Wynchecombe pushed More aside to glare hard at Crispin. “You think yourself very clever.”

“As long as I am clever, my lord, I eat.”

Wynchecombe smirked. His dark mustache framed his white teeth. “You were fortunate they did not execute you for treason.” The low growl of his words reassured them both of their status with one another.

Jack froze while setting the empty bowl back on the shelf.

“Was I?”

“Come, Crispin,” Wynchecombe said, magnanimous again. “You live.” He glanced about the dingy room. “Such as it is.”

“My title, my lands all taken with my knighthood,” he managed to say without gritting his teeth. “Yes. I live. Such as it is.”

More snorted and clutched his gloved hand on his sword hilt. “By God! The gall. You were a traitor, sir! Conspiring with other traitors to put Lancaster on the throne over King Richard, the rightful heir.”

Wynchecombe leaned against the wall, his arms folded in front of him. “You do not think you deserved to lose your knighthood over that? Better your knighthood than your head, eh?”

Crispin eyed their swords still in their sheaths before flicking his gaze away. “I know not. In similar circumstances, I, too, might have cast my vote to degrade such a knight. But when it is oneself, the circumstances seem…unjustified.” The flames caught his attention and he shook his head. “Richard is king now.

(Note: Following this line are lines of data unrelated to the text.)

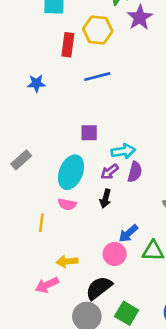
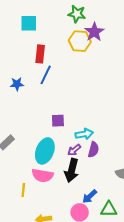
yellow hexagon: (98, 30) -> (80, 41), moved
blue line: (97, 77) -> (46, 75), moved, turned -48
black arrow: (105, 199) -> (72, 170), size x1.6
pink semicircle: (67, 204) -> (43, 175), size x1.5

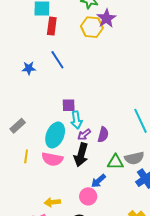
red rectangle: (40, 54) -> (52, 26), moved
blue line: (46, 75) -> (57, 60), turned -60
cyan arrow: (84, 134) -> (76, 120), moved, turned 90
yellow line: (23, 190) -> (26, 156), moved
green triangle: (109, 209) -> (115, 162), moved

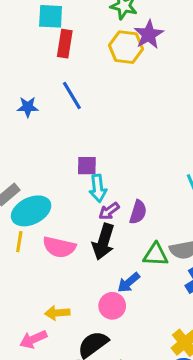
cyan ellipse: (55, 135) -> (31, 211), moved, turned 40

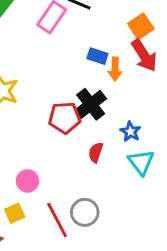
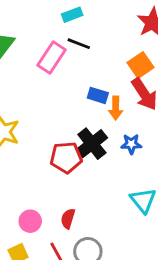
blue star: (130, 132) -> (131, 144), moved, turned -30
red semicircle: (96, 152) -> (68, 219), moved

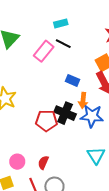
orange arrow: (116, 108) -> (83, 100), moved
black cross: (92, 144) -> (65, 113), turned -35
blue star: (131, 144) -> (92, 116), size x1.6

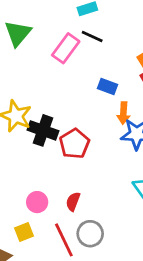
black cross: (65, 113) -> (43, 130), moved
red pentagon: (46, 121) -> (74, 144), turned -30

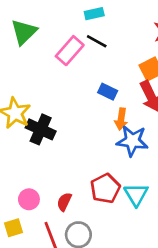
red pentagon: (74, 144) -> (105, 188), moved

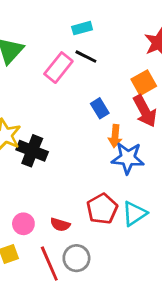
blue rectangle: (108, 92) -> (100, 108), turned 36
cyan triangle: (136, 195) -> (134, 214), turned 30
red semicircle: (64, 202) -> (60, 225), turned -96

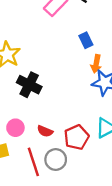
black cross: (32, 151) -> (29, 85), moved
red pentagon: (102, 209) -> (77, 137), moved

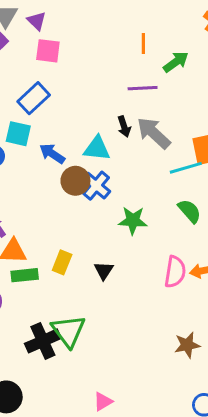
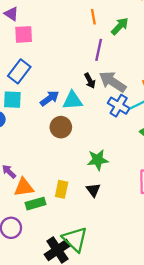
purple line: (143, 88) -> (99, 50), turned -65
blue arrow: (52, 154) -> (50, 98), moved, turned 120
blue cross: (96, 186) -> (119, 106), moved
green star: (133, 220) -> (98, 160), moved

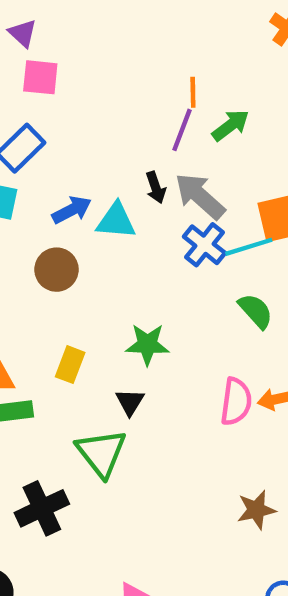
orange line: (93, 17) -> (193, 92), moved
green arrow: (120, 26) -> (231, 125), moved
brown circle: (61, 127) -> (57, 270), moved
yellow rectangle: (62, 189) -> (70, 365), moved
green triangle: (75, 239) -> (101, 453), moved

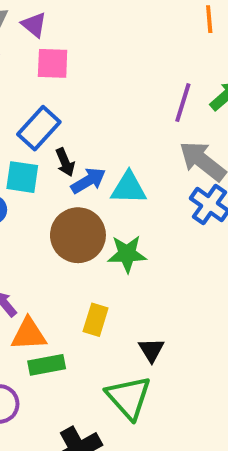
orange line: (193, 92) -> (209, 19), moved
black arrow: (156, 187) -> (65, 162), moved
brown circle: (57, 270) -> (78, 235), size x1.4
green star: (147, 344) -> (127, 254), moved

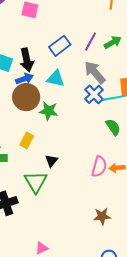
blue rectangle: (39, 128) -> (60, 46), moved
black arrow: (65, 162) -> (27, 60), size x1.6
blue arrow: (88, 181) -> (24, 79), moved

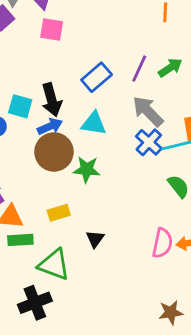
yellow rectangle: (27, 140) -> (59, 213), turned 49
green triangle: (36, 182) -> (54, 265), moved, turned -35

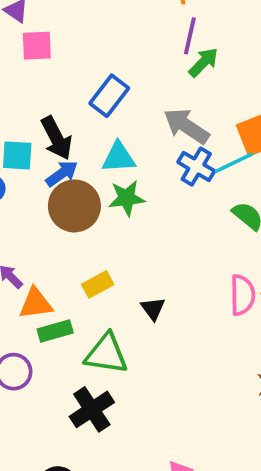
purple line: (139, 69) -> (190, 36), moved
green star: (87, 169) -> (127, 198), moved

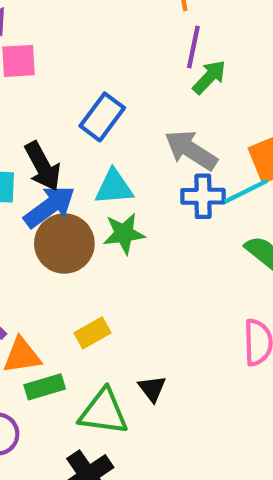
blue cross: (196, 167) -> (203, 196), turned -30
blue arrow: (62, 174) -> (49, 207), size x1.4
black triangle: (153, 309) -> (152, 389), moved

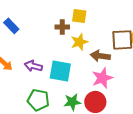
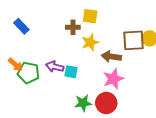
purple arrow: (33, 66) -> (55, 67), moved
cyan square: (60, 71) -> (71, 72), size x0.6
green pentagon: (38, 100) -> (28, 73), moved

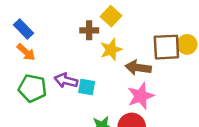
yellow square: (90, 16) -> (111, 16), turned 35
orange arrow: (15, 65) -> (26, 52), moved

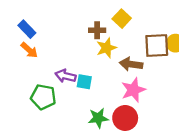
yellow square: (111, 16) -> (122, 19), moved
brown cross: (89, 30) -> (97, 30), moved
green pentagon: (33, 88) -> (43, 97), moved

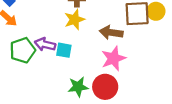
yellow star: (106, 48) -> (75, 20), moved
green pentagon: (43, 97) -> (23, 50), moved, turned -30

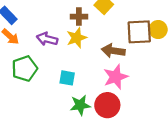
purple arrow: (45, 44) -> (47, 39), moved
cyan square: (64, 50) -> (67, 78), moved

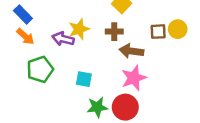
brown cross: (79, 17) -> (114, 32), moved
brown square: (139, 32) -> (158, 32), size x0.6
yellow star: (77, 38) -> (79, 29), moved

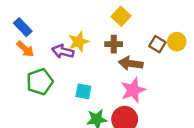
brown square: (158, 32) -> (157, 44), turned 35

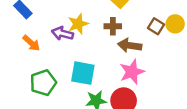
orange arrow: (25, 49) -> (31, 43), moved
green pentagon: (40, 82) -> (43, 83), moved
cyan square: (83, 91) -> (83, 73), size x1.5

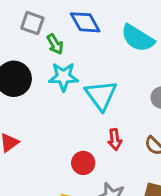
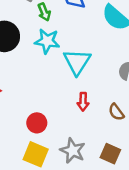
red circle: (83, 163) -> (37, 123), moved

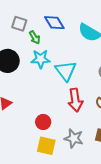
red arrow: (83, 102) -> (75, 100), size x1.6

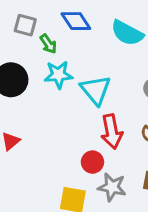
red circle: (43, 122) -> (92, 162), moved

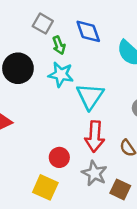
red circle: (92, 162) -> (59, 157), moved
gray star: (112, 187) -> (94, 173), moved

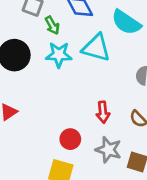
cyan triangle: (90, 96) -> (96, 48), moved, turned -40
red arrow: (95, 136) -> (103, 112), size x0.7

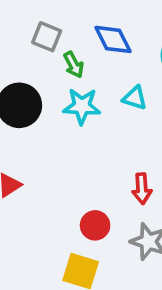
cyan triangle: (96, 48) -> (135, 98), size x0.6

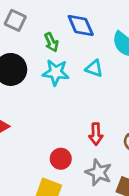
gray square: (47, 37) -> (15, 20), moved

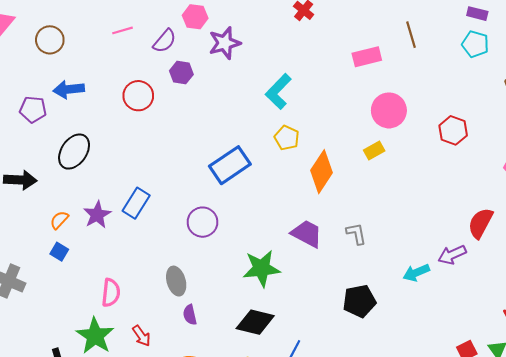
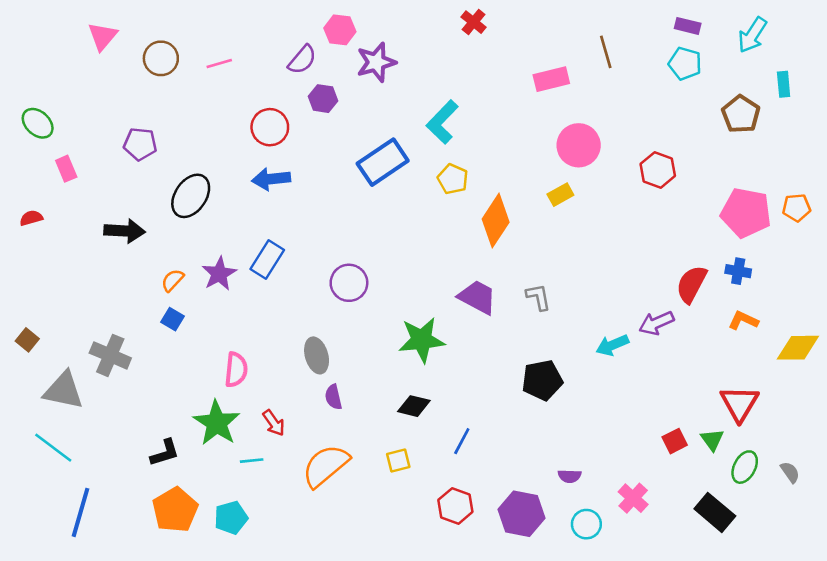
pink line: (122, 30) -> (219, 64), moved
blue arrow: (69, 89) -> (271, 179), moved
blue rectangle: (230, 165) -> (383, 162), moved
black diamond: (255, 322) -> (414, 406), size x0.7

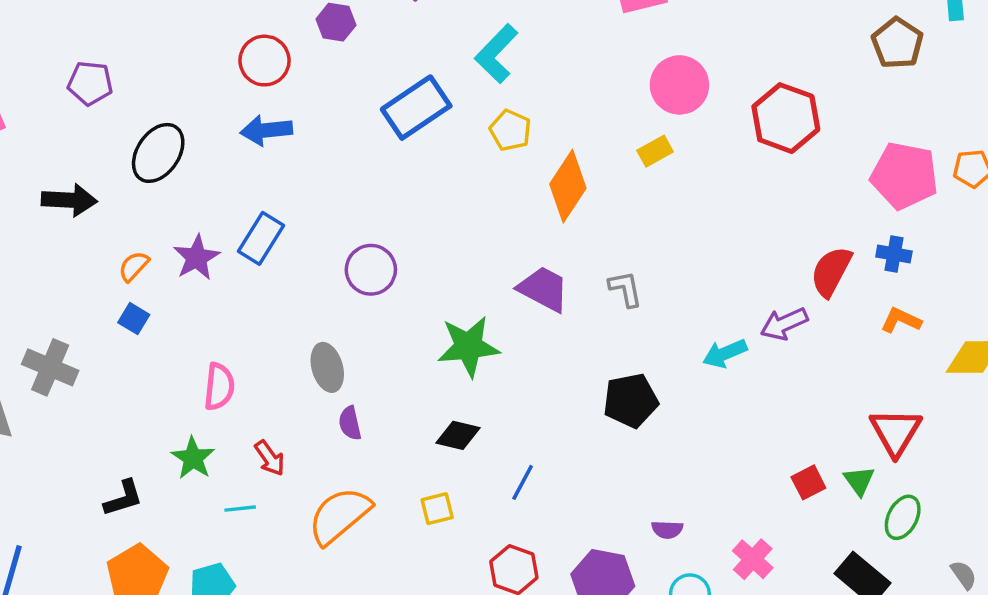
red hexagon: (658, 170) -> (786, 118), size x1.4
green star: (217, 423) -> (193, 458), size x0.7
gray semicircle: (790, 472) -> (964, 575), moved

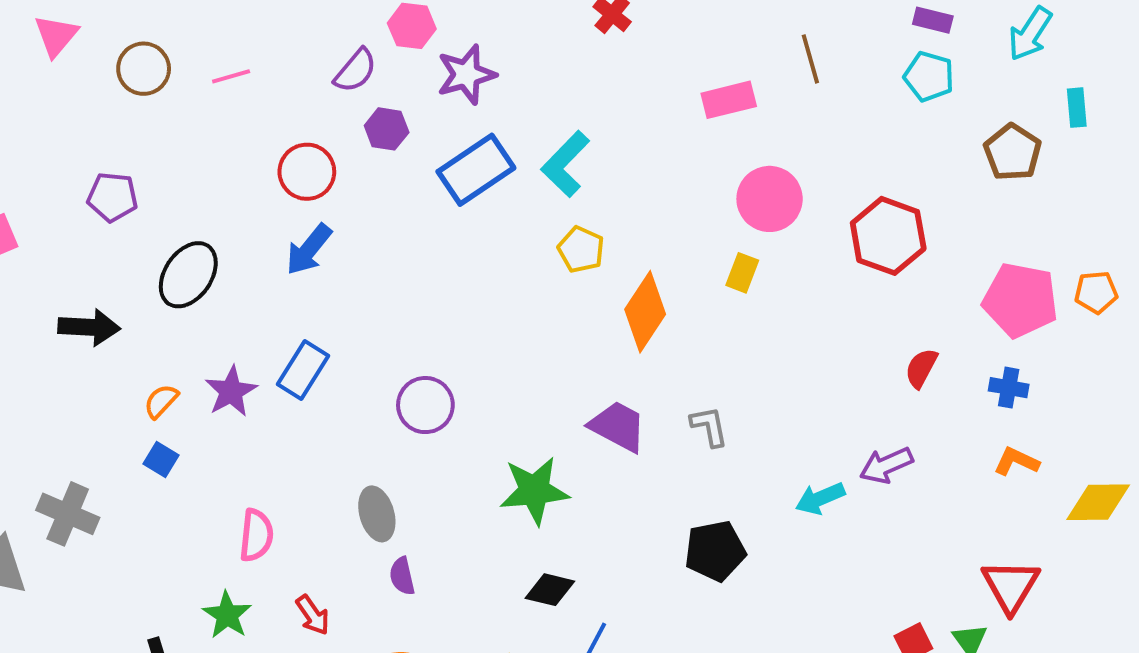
blue rectangle: (416, 108) -> (476, 170), moved
blue arrow: (266, 130) -> (309, 249), turned -45
yellow rectangle: (655, 151) -> (742, 273), turned -40
red semicircle: (831, 272) -> (921, 368), moved, size x0.7
black diamond: (458, 435) -> (550, 590), moved

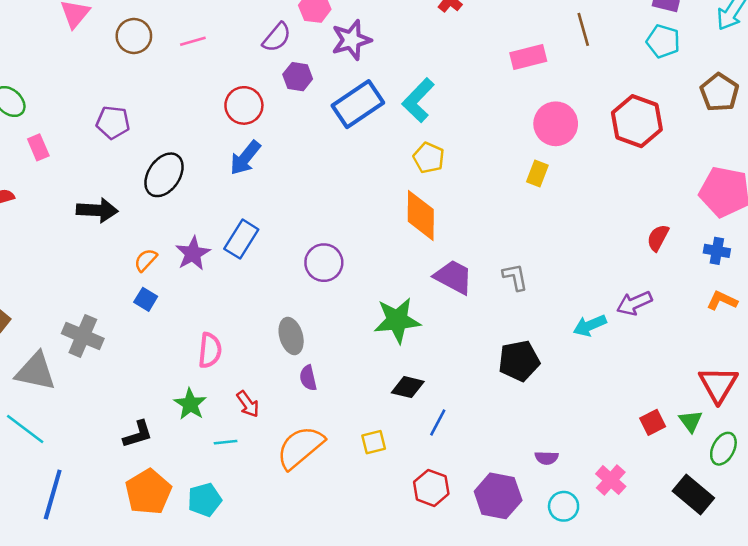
red hexagon: (888, 236) -> (637, 121), moved
orange diamond: (645, 312) -> (421, 215), moved, turned -33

There is nothing to be done. But ‘they should rule who are able to rule best’. I stand by that now as then.”

Wynchecombe laughed. “Still quoting that pagan Aristotle? No wonder you are without your sword.”

“And without food. Do you pay my wage or not?”

Wynchecombe frowned. “Yes. I agree to your fee.”

“Now wait a moment…” said More.

“Be still, John,” Wynchecombe said wearily. “These matters are best left to me, are they not?” More scowled deeply. It was true that Crispin rarely saw More in these duties except to take his place of pride in processions and other high profile events. Still, for Wynchecombe to rub his face in it…

“Though I may not need to pay it,” the sheriff went on. “I know now who killed our missing knight, and it may cheer your heart to hear it.”

Crispin nodded. “Stephen St Albans.”

“How the hell-? Oh! That wench at the Boar’s Tusk.”

“You forget. She is my friend.” Crispin took two steps to the fire and warmed his knuckles near the blaze. Behind him, rain drizzled against the half-closed shutters and misted the floorboards. “Will you arrest him?” The idea tingled Crispin’s neck, coursing an energized sensation throughout his gut.

He did not even look at More. “Yes. Unless you have a better idea.”

“My better idea isn’t exactly legal.” He twisted back to look at both sheriffs. “You do not seem as concerned as one would expect that your corpse has vanished.”

More waved his hand in dismissal. “We no longer need the corpse to know he is dead. It is the same as if he were buried.”

Crispin turned. “But he is not buried! He is stolen. Do you make nothing of that?”

More moved as if to speak but Wynchecombe cut him off. “I do not care.”

We do not need the body,” assured More, face glowering comically.

Crispin chuckled. “The Templars are now out of your hair, eh? One problem solved.”

“That is not your concern. Your concern is only to help me find Stephen St Albans.”

“You forget, Wynchecombe. The body must be produced for a trial.”

“I can get round that, never you fear.” He huffed at More and turned back to the fire to warm his hands. “What troubles you? I would have thought nothing would please you more than to put that particular man on the gallows.”

Wynchecombe was right. Nothing could possibly please Crispin more except to drop the rope over Stephen’s neck himself. But something about Stephen’s guilt gnawed at him. He worried at it, like a widow at her rosary.

“Yes,” was all he said. Stephen a poisoner. Crispin hated him with all his being, but was Stephen dishonorable enough to use poison? It was mostly that thought that kept him silent when he and Jack followed the sheriffs out to the street and watched them and their entourage of horses and men finally depart up the avenue back toward Newgate.